Thankfully, I somehow managed to stay upright and keep control of the bike, and keep my wits enough to steer to safety. As soon as I turned onto the bike path a couple blocks away, I stopped and had a little cry. I’ve had falls and accidents and have even had assholes in pickup trucks (why is it always the pickup trucks?) try to run me off the road, but this is the first time that someone has maliciously struck me with their vehicle. And for what? What message was that driver trying to send me that was worth an attempt on my life? What delay was I causing him that justified vehicular homicide? How twisted a psychopath must one be for that action to make sense?

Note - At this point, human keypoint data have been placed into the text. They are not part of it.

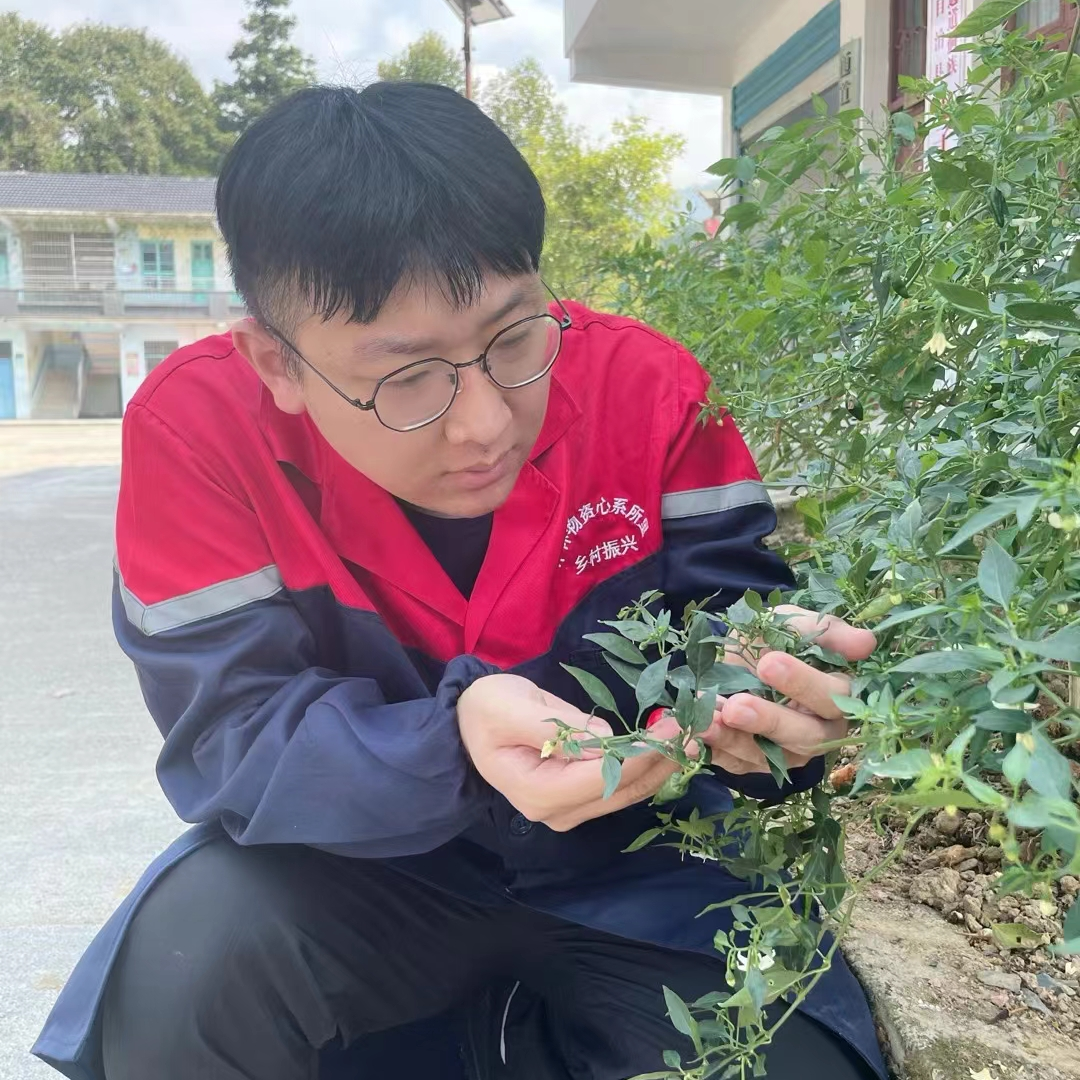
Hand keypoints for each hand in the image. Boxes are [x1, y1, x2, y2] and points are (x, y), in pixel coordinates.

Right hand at [458, 673, 686, 830]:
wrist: (465, 724)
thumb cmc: (484, 711)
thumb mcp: (510, 707)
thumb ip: (557, 726)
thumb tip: (605, 735)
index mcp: (539, 792)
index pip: (606, 777)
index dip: (645, 752)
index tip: (676, 723)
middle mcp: (557, 812)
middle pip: (623, 791)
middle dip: (663, 760)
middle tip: (698, 727)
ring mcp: (568, 810)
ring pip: (626, 793)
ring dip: (660, 765)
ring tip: (692, 735)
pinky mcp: (576, 798)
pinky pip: (618, 788)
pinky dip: (645, 767)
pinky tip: (667, 746)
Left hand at [701, 608, 875, 778]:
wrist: (731, 657)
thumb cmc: (771, 641)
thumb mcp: (792, 623)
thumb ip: (825, 631)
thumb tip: (866, 643)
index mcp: (837, 697)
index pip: (834, 698)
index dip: (804, 683)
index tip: (770, 662)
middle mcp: (818, 731)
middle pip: (806, 737)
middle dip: (770, 720)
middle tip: (736, 705)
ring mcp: (786, 753)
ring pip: (770, 756)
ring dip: (736, 738)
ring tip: (708, 718)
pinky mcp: (753, 763)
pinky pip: (736, 763)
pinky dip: (715, 747)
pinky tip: (696, 732)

But I survived, with a jarred sense of decency and an appetite for U-lock justice, still kicking, still riding, still determined to hold my own amongst the dinosaur burners with my sense of humour intact. So what better hit and run therapy than ridiculous snow biking?

Powder up to my hubs!

This lovely print, and copious giggling, result from falling sideways into powder up to my hubs.

A ride across the unplowed expanse of Borden park is nearly impossible right now. However, it’s also next to impossible to get hurt trying.